* PROBLEM REQUIREMENTS
List every example of ecological data that the text on ecological data gives when it defines the term.

* TEXT PROVIDED
-=-=-=-=-

So for those of us who want to answer a research question but don’t have the resources to collect our own data and aren’t in a position to get IRB approval, there is one last type of data that can be used: ecological data. Ecological data is data that has been summarized across a population. For instance, the cancer rate per state, the prevalence of obesity by country, or average income by city. This type of data does not need IRB approval because it is not considered human subjects data since no single individual can be identified in the dataset. I have been fortunate enough to be able to publish ecological data using countries and villages as my unit of measurement, although researchers must be careful not to over-interpret the findings from ecological studies.
Where can you find ecological secondary data?
The answer is a little more complicated because there is no single website housing all of this data. If you are in the U.S. and are interested in a purely demographic/geography analysis, then the US. Census Bureau is the right place to look. You’ll likely have to create a dataset by hand, but the Bureau has already created thousands of tables that will get you started. If you have a health-related research question, the CDC and other NIH institutes are likely the best source. State-level surveillance data will be available from nearly every surveillance survey that is conducted, and although the sample size is relatively small (n=~50 depending if DC and territories are included), the number is large enough to perform multivariable regression, among other techniques. Often, you may have to combine health-related data from a source like the CDC with demographic information available from the Census Bureau. If you research question has a larger geographic scope, then search through the World Health Organization’s Global Health Observatory or the World Bank’s Global Health Indicators. Each source provides summary statistics at the country-level, and datasets can be linked by country name.
The take home message: Any research question can be answered, even if funding isn’t available to collect new data. If data is too expensive to generate, consider performing a secondary analysis using publicly available datasets. If you don’t have access to an IRB, consider performing an ecological analysis using country-, state-, country-, or city-level data.

-=-=-=-=-

* AVAILABLE DATA
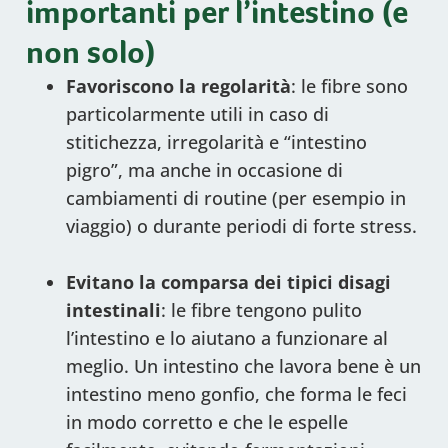
importanti per l’intestino (e
non solo)
Favoriscono la regolarità
: le fibre sono
particolarmente utili in caso di
stitichezza, irregolarità e “intestino
pigro”, ma anche in occasione di
cambiamenti di routine (per esempio in
viaggio) o durante periodi di forte stress.
Evitano la comparsa dei tipici disagi
intestinali
: le fibre tengono pulito
l’intestino e lo aiutano a funzionare al
meglio. Un intestino che lavora bene è un
intestino meno gonfio, che forma le feci
in modo corretto e che le espelle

-=-=-=-=-

* ANSWER
- The cancer rate per state
- The prevalence of obesity by country
- Average income by city